● **Work item**: Below are entries; work out how many of their lines include the string "Scott", and reply with the number only.

Stored items:
-- Opening Marker --

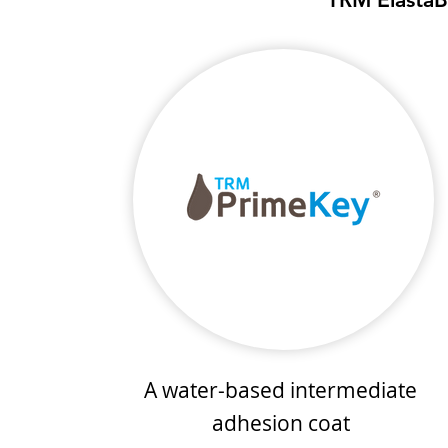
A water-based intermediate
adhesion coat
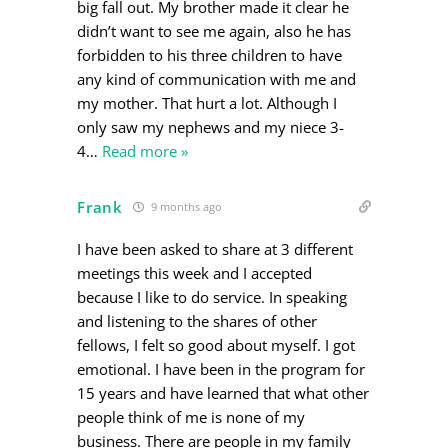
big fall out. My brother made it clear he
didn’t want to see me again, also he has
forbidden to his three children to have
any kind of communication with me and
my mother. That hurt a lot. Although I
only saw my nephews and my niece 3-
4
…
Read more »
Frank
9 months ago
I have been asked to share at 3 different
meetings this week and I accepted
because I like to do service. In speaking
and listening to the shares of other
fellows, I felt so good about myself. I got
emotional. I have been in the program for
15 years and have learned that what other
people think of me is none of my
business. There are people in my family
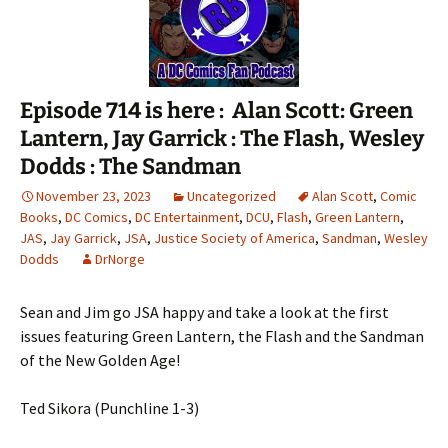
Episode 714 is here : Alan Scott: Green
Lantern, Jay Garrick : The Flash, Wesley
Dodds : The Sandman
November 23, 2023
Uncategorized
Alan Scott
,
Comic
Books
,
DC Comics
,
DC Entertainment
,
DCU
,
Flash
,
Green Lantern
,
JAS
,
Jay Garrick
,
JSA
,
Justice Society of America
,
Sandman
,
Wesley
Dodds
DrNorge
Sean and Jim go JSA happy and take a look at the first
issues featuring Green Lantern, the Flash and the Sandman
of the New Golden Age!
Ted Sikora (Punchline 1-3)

-- Closing Marker --

● **Result of the task**: 2